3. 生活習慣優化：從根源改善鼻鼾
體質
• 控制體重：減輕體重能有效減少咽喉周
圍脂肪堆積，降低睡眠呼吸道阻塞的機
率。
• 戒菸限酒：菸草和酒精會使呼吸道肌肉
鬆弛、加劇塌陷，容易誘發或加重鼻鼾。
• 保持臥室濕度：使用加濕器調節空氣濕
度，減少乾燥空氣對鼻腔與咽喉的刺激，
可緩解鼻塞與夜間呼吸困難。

=== Your assignment ===
Nothing but an exact repetition of the entries is expected here.

=== Output of the exercise ===
3. 生活習慣優化：從根源改善鼻鼾
體質
• 控制體重：減輕體重能有效減少咽喉周
圍脂肪堆積，降低睡眠呼吸道阻塞的機
率。
• 戒菸限酒：菸草和酒精會使呼吸道肌肉
鬆弛、加劇塌陷，容易誘發或加重鼻鼾。
• 保持臥室濕度：使用加濕器調節空氣濕
度，減少乾燥空氣對鼻腔與咽喉的刺激，
可緩解鼻塞與夜間呼吸困難。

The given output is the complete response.